- **Instructions to follow**
Output each entry exactly; skip nothing.
== Segment start ==
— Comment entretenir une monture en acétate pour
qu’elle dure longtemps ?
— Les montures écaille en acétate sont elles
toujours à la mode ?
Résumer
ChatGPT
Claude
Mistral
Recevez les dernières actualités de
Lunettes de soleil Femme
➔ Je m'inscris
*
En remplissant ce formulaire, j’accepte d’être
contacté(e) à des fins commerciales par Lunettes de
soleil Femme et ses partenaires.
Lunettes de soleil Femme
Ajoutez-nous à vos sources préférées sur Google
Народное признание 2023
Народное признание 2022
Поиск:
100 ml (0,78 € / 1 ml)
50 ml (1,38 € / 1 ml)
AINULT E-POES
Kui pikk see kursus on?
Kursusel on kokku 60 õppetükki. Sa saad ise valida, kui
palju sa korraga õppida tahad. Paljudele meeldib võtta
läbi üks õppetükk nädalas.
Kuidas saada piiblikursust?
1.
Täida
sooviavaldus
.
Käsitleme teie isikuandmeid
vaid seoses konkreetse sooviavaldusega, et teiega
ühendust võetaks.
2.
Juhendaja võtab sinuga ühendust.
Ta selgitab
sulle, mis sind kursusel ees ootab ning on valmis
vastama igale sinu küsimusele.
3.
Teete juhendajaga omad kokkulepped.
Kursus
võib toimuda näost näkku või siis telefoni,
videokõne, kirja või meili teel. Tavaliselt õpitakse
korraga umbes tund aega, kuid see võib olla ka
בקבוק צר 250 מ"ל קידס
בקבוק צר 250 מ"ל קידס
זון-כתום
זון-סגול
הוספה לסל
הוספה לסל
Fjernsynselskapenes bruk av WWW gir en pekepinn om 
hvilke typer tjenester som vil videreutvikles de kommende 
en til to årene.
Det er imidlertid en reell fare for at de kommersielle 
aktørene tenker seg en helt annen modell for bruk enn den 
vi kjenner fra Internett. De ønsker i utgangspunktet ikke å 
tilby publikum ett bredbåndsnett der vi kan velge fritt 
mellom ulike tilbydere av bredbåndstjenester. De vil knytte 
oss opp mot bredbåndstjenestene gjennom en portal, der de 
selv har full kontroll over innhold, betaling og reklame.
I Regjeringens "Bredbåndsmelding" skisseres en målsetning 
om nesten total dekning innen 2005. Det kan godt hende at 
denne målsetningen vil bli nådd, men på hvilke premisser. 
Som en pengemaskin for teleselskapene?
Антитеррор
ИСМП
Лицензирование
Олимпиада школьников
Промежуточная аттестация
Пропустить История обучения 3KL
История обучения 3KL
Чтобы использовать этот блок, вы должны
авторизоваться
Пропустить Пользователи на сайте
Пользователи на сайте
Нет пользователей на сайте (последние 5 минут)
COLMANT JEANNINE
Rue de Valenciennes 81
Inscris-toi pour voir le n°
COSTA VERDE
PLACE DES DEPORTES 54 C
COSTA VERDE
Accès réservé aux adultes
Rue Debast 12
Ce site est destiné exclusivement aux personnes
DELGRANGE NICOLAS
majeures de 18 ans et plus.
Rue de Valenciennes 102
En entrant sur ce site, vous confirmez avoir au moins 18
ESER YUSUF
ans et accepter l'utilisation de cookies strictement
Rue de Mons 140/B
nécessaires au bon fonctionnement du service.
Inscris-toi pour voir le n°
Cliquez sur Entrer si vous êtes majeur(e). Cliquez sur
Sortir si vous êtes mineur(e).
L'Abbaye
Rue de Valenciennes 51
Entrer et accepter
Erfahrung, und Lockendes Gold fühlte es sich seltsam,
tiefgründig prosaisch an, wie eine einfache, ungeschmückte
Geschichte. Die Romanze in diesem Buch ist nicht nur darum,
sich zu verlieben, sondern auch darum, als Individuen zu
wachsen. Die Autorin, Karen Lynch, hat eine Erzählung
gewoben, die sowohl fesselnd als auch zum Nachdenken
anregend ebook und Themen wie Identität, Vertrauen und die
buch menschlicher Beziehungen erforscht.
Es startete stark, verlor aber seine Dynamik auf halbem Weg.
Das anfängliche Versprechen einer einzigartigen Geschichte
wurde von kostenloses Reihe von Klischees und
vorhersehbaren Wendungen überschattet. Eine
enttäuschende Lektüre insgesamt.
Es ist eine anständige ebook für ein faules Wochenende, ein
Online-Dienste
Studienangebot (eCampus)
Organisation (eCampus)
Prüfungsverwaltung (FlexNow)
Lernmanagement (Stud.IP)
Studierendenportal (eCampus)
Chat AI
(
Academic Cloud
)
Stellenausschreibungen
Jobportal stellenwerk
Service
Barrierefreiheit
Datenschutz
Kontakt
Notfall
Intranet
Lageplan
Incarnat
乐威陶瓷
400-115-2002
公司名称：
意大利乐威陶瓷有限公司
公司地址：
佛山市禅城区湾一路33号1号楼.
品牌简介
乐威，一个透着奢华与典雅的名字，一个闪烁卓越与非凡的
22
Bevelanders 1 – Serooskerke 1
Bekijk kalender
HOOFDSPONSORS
== Segment end ==
- **Exercise output**
— Comment entretenir une monture en acétate pour
qu’elle dure longtemps ?
— Les montures écaille en acétate sont elles
toujours à la mode ?
Résumer
ChatGPT
Claude
Mistral
Recevez les dernières actualités de
Lunettes de soleil Femme
➔ Je m'inscris
*
En remplissant ce formulaire, j’accepte d’être
contacté(e) à des fins commerciales par Lunettes de
soleil Femme et ses partenaires.
Lunettes de soleil Femme
Ajoutez-nous à vos sources préférées sur Google
Народное признание 2023
Народное признание 2022
Поиск:
100 ml (0,78 € / 1 ml)
50 ml (1,38 € / 1 ml)
AINULT E-POES
Kui pikk see kursus on?
Kursusel on kokku 60 õppetükki. Sa saad ise valida, kui
palju sa korraga õppida tahad. Paljudele meeldib võtta
läbi üks õppetükk nädalas.
Kuidas saada piiblikursust?
1.
Täida
sooviavaldus
.
Käsitleme teie isikuandmeid
vaid seoses konkreetse sooviavaldusega, et teiega
ühendust võetaks.
2.
Juhendaja võtab sinuga ühendust.
Ta selgitab
sulle, mis sind kursusel ees ootab ning on valmis
vastama igale sinu küsimusele.
3.
Teete juhendajaga omad kokkulepped.
Kursus
võib toimuda näost näkku või siis telefoni,
videokõne, kirja või meili teel. Tavaliselt õpitakse
korraga umbes tund aega, kuid see võib olla ka
בקבוק צר 250 מ"ל קידס
בקבוק צר 250 מ"ל קידס
זון-כתום
זון-סגול
הוספה לסל
הוספה לסל
Fjernsynselskapenes bruk av WWW gir en pekepinn om 
hvilke typer tjenester som vil videreutvikles de kommende 
en til to årene.
Det er imidlertid en reell fare for at de kommersielle 
aktørene tenker seg en helt annen modell for bruk enn den 
vi kjenner fra Internett. De ønsker i utgangspunktet ikke å 
tilby publikum ett bredbåndsnett der vi kan velge fritt 
mellom ulike tilbydere av bredbåndstjenester. De vil knytte 
oss opp mot bredbåndstjenestene gjennom en portal, der de 
selv har full kontroll over innhold, betaling og reklame.
I Regjeringens "Bredbåndsmelding" skisseres en målsetning 
om nesten total dekning innen 2005. Det kan godt hende at 
denne målsetningen vil bli nådd, men på hvilke premisser. 
Som en pengemaskin for teleselskapene?
Антитеррор
ИСМП
Лицензирование
Олимпиада школьников
Промежуточная аттестация
Пропустить История обучения 3KL
История обучения 3KL
Чтобы использовать этот блок, вы должны
авторизоваться
Пропустить Пользователи на сайте
Пользователи на сайте
Нет пользователей на сайте (последние 5 минут)
COLMANT JEANNINE
Rue de Valenciennes 81
Inscris-toi pour voir le n°
COSTA VERDE
PLACE DES DEPORTES 54 C
COSTA VERDE
Accès réservé aux adultes
Rue Debast 12
Ce site est destiné exclusivement aux personnes
DELGRANGE NICOLAS
majeures de 18 ans et plus.
Rue de Valenciennes 102
En entrant sur ce site, vous confirmez avoir au moins 18
ESER YUSUF
ans et accepter l'utilisation de cookies strictement
Rue de Mons 140/B
nécessaires au bon fonctionnement du service.
Inscris-toi pour voir le n°
Cliquez sur Entrer si vous êtes majeur(e). Cliquez sur
Sortir si vous êtes mineur(e).
L'Abbaye
Rue de Valenciennes 51
Entrer et accepter
Erfahrung, und Lockendes Gold fühlte es sich seltsam,
tiefgründig prosaisch an, wie eine einfache, ungeschmückte
Geschichte. Die Romanze in diesem Buch ist nicht nur darum,
sich zu verlieben, sondern auch darum, als Individuen zu
wachsen. Die Autorin, Karen Lynch, hat eine Erzählung
gewoben, die sowohl fesselnd als auch zum Nachdenken
anregend ebook und Themen wie Identität, Vertrauen und die
buch menschlicher Beziehungen erforscht.
Es startete stark, verlor aber seine Dynamik auf halbem Weg.
Das anfängliche Versprechen einer einzigartigen Geschichte
wurde von kostenloses Reihe von Klischees und
vorhersehbaren Wendungen überschattet. Eine
enttäuschende Lektüre insgesamt.
Es ist eine anständige ebook für ein faules Wochenende, ein
Online-Dienste
Studienangebot (eCampus)
Organisation (eCampus)
Prüfungsverwaltung (FlexNow)
Lernmanagement (Stud.IP)
Studierendenportal (eCampus)
Chat AI
(
Academic Cloud
)
Stellenausschreibungen
Jobportal stellenwerk
Service
Barrierefreiheit
Datenschutz
Kontakt
Notfall
Intranet
Lageplan
Incarnat
乐威陶瓷
400-115-2002
公司名称：
意大利乐威陶瓷有限公司
公司地址：
佛山市禅城区湾一路33号1号楼.
品牌简介
乐威，一个透着奢华与典雅的名字，一个闪烁卓越与非凡的
22
Bevelanders 1 – Serooskerke 1
Bekijk kalender
HOOFDSPONSORS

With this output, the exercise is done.